On la voit avec le bidon sur la tête, le bébé sur le dos, tout en travaillant sur les marchés… Ce n’est pas un poncif. On fait supporter à la femme africaine des souffrances que l’on n’imaginerait même pas faire endurer à une Suédoise. En France, ce n’est pas mieux. On voit les femmes, qui sont souvent co-épouses avec cinq ou six enfants, prendre le RER à 5 heures du matin direction La Défense pour aller faire le ménage chez les décideurs. Il est temps d’en finir avec ce schéma doloriste assigné à la femme africaine.

Quelles sont les solutions ?

Il faut des rôles modèles de femmes africaines enseignantes, chercheuses, médecins qui montrent aux jeunes filles que c’est possible. Pour cela, il est primordial de miser sur l’éducation. Au Sénégal, maintenant, les fillettes sont plus scolarisées que les garçons. Mais le bât blesse au collège quand les jeunes filles se marient. C’est là que l’éducation nationale doit intervenir et créer une véritable action pour lutter contre la déscolarisation.

Continuez-vous à vous intéresser à la vie politique française ?

D’où je suis, à Washington, la France me paraît toute petite. Mais, à mes yeux, elle reste grande et a la capacité de jouer un rôle original sur la scène mondiale.
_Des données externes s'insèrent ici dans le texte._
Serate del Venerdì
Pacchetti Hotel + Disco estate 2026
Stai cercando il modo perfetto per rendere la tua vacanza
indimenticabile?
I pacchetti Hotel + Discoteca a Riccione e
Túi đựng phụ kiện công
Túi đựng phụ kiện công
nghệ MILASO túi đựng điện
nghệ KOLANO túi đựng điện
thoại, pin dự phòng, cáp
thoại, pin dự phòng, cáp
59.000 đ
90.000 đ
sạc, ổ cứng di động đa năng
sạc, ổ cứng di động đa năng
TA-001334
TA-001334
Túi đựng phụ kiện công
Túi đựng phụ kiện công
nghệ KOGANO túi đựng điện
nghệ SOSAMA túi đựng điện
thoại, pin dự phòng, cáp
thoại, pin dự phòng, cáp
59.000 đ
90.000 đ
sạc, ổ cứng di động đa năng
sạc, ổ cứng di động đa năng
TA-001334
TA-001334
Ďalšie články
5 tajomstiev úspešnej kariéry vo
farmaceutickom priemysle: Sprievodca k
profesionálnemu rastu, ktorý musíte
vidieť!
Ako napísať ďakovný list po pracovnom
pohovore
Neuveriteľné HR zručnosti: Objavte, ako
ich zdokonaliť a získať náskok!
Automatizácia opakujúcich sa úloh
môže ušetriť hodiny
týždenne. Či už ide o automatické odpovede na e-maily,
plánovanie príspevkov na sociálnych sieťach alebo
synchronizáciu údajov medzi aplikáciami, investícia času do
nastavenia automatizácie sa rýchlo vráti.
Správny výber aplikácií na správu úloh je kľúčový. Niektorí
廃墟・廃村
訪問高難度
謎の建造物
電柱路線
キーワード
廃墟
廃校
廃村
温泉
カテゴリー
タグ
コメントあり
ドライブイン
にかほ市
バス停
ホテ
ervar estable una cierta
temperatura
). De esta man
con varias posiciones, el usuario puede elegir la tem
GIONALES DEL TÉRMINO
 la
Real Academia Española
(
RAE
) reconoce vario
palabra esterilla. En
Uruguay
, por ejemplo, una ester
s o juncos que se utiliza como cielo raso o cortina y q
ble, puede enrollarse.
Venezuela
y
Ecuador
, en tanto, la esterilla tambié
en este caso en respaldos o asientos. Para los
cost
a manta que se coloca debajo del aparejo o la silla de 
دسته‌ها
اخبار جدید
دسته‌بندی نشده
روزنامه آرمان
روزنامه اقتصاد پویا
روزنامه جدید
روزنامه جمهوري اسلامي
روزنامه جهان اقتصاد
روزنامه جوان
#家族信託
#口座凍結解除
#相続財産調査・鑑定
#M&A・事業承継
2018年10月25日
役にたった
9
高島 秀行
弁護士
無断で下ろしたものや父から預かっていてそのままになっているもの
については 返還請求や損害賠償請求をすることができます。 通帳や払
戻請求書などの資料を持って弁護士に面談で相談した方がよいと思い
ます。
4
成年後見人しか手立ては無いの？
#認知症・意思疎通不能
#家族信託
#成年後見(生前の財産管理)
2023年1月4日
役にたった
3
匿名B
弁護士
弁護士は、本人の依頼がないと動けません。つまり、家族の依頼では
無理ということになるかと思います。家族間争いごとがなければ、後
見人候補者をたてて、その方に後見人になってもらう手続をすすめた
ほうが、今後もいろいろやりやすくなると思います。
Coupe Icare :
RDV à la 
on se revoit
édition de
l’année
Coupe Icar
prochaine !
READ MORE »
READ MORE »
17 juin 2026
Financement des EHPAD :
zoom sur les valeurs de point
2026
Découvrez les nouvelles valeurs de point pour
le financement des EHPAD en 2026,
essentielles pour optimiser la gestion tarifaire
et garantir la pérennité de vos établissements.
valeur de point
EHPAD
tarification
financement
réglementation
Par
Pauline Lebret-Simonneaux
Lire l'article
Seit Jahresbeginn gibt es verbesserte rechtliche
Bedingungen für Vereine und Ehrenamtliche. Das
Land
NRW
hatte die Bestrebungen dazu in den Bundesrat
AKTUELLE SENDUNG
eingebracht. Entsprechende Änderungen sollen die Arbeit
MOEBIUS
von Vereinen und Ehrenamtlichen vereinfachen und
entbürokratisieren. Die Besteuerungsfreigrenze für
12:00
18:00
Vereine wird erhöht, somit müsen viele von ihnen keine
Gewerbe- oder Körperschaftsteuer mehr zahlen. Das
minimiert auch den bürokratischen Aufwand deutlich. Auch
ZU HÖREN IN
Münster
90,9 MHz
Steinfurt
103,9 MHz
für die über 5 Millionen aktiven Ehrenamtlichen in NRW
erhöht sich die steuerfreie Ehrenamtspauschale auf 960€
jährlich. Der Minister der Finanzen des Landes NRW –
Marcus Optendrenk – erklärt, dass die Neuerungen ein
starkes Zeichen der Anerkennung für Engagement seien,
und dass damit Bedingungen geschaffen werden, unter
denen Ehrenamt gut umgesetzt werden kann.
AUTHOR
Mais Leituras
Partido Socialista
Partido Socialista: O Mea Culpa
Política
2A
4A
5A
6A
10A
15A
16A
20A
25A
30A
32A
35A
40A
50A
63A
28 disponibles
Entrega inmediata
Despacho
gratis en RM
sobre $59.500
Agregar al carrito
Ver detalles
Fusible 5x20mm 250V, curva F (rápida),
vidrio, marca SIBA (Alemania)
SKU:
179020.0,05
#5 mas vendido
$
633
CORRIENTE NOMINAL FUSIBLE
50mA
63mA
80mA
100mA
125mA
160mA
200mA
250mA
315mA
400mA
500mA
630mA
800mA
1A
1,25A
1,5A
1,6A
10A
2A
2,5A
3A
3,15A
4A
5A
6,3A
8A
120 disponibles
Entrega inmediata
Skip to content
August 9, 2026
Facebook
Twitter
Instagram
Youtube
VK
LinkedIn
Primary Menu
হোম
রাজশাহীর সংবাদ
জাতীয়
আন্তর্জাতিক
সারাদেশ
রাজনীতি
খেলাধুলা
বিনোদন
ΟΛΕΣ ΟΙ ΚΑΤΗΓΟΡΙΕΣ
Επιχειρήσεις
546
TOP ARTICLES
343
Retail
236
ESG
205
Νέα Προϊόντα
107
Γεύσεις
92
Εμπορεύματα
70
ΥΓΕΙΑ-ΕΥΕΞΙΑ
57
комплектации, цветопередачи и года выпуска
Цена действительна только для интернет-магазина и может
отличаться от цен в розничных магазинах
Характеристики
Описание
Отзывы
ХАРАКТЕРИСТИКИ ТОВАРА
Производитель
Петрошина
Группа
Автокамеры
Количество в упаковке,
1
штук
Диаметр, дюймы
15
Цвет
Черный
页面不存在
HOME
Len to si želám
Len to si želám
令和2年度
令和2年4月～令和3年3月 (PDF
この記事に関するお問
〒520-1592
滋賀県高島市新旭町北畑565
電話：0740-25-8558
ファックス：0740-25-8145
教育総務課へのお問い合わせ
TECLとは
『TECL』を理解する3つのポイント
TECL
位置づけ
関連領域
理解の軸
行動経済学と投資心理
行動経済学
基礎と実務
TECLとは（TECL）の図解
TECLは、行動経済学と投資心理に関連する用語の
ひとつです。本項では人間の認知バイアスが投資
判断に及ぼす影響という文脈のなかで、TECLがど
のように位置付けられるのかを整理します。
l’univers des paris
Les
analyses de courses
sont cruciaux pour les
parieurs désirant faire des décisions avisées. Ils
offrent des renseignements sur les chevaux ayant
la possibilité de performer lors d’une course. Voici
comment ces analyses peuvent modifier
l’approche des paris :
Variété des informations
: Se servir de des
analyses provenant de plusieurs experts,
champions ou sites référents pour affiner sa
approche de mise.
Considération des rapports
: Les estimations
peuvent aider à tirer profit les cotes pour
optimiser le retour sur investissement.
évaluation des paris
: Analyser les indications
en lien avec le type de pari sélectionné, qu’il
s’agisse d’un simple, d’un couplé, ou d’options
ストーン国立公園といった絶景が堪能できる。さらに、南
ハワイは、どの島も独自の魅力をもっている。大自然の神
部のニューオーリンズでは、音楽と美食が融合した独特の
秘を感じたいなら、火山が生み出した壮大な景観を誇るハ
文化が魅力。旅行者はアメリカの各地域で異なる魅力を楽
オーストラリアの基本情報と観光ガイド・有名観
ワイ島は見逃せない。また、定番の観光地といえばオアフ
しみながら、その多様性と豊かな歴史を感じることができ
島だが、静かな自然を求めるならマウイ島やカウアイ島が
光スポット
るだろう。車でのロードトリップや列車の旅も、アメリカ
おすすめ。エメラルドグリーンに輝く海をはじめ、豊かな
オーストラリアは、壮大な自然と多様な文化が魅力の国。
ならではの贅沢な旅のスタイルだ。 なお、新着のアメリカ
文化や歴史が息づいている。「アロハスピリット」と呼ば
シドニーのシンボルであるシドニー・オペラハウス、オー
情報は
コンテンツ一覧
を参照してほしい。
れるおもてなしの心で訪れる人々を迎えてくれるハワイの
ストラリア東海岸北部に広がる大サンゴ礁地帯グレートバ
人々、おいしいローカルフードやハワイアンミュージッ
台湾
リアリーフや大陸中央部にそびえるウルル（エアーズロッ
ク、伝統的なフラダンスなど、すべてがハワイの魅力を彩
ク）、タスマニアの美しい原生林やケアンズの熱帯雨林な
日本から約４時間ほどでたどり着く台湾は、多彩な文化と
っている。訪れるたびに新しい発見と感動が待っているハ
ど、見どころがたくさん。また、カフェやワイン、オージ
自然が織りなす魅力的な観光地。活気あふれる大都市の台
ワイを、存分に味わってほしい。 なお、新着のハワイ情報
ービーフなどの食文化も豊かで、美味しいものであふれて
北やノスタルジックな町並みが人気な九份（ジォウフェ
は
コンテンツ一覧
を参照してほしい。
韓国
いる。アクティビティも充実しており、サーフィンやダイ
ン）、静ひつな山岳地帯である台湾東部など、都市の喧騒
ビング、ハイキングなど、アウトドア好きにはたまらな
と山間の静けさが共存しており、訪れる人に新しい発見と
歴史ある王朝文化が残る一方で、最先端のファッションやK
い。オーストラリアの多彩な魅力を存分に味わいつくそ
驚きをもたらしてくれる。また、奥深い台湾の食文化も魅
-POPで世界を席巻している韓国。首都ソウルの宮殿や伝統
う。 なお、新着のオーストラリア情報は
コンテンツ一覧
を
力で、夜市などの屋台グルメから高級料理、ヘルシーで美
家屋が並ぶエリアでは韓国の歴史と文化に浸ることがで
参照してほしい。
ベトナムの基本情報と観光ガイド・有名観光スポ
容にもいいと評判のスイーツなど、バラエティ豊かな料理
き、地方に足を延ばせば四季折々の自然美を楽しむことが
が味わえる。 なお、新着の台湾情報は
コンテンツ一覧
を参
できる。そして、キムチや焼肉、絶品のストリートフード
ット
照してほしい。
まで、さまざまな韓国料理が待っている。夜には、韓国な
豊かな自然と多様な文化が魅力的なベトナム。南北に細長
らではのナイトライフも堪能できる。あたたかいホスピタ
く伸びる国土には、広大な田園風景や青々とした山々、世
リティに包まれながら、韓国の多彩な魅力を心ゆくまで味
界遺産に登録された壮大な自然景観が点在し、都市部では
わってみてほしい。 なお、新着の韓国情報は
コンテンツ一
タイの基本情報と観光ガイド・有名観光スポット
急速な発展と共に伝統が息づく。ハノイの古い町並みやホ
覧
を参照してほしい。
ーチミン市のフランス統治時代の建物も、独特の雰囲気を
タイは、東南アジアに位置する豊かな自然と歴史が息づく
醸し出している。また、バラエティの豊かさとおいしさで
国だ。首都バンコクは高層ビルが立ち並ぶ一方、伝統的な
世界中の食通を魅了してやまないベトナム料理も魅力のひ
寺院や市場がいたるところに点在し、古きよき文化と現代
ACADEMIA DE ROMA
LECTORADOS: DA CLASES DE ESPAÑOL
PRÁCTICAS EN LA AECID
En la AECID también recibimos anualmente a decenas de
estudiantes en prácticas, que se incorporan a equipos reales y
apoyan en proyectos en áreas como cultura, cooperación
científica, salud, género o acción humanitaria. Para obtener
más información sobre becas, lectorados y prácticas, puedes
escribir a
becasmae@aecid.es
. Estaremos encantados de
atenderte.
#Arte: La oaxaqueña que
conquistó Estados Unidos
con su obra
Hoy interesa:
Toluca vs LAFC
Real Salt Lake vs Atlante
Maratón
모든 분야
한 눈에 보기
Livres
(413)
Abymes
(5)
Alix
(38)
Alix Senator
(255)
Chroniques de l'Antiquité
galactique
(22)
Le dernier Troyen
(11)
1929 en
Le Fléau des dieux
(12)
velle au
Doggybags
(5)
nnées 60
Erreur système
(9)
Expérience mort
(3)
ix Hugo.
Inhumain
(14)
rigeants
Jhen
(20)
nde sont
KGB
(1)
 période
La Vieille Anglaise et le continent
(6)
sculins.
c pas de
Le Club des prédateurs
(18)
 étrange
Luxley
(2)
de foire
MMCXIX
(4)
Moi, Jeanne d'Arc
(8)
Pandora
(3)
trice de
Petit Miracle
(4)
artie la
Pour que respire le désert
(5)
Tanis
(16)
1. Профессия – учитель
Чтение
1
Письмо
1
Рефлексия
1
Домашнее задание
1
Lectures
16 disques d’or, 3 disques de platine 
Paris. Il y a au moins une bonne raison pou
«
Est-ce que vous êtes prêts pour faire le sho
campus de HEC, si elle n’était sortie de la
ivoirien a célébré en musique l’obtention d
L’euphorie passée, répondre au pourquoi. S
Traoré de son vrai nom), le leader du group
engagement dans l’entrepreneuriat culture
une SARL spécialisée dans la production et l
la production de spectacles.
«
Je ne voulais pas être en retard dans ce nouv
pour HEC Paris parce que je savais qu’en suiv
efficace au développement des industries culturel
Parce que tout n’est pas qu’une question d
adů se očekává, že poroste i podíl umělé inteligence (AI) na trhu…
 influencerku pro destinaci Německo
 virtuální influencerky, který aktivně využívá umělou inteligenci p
Mais le souhaite-t-elle ? Si les Français sont malheureux, c’est parce qu’ils déplorent le déclassement de leur pays, du 5e au 7e rang mondial. Une information qui est d’ailleurs passée sous silence depuis longtemps. La France ne maîtrise plus l’agenda international, qu’elle doit partager avec les pays émergents du Sud. Bertrand Badie l’avait très bien expliqué : l’entre-soi des puissances occidentales est désormais terminé, contesté.

La France fait face à de nombreuses critiques vis-à-vis de ses interventions militaires, de son action humanitaire, de sa domination linguistique, de sa politique migratoire, de son rôle en Afrique… Pourtant, ce pays représente 1 % de la démographie mondiale et devrait pouvoir peser sur la marche du monde. Mais, pour cela, la France doit aussi manifester sa présence aux côtés des peuples qui luttent pour leurs libertés. Elle doit promouvoir les libertés individuelles et collectives par un soutien aux mouvements de solidarité internationale, par un message et une action de paix.

De quoi avez-vous envie de témoigner pour l’Afrique ?

De l’homme, de la vie humaine. S’il y a bien un combat à mener, c’est celui de montrer que la vie d’un Africain compte autant que celle des autres. Des violences policières faites à l’encontre des Noirs au sort des migrants en Méditerranée et au Sahara, en passant par la prostitution des Nigérianes et les viols de guerre à l’est du Kivu (NDLR : RDC), on a le sentiment que la vie d’un Africain vaut si peu. Et que même une partie des Africains l’a intégré. Cela m’est insupportable. Tout cela est lié aux séquelles de l’esclavage. Tant que l’on contestera l’humanité de certains hommes sur cette terre, je ne dormirai pas tranquille. Raison pour laquelle je suis en mouvement, plus que jamais.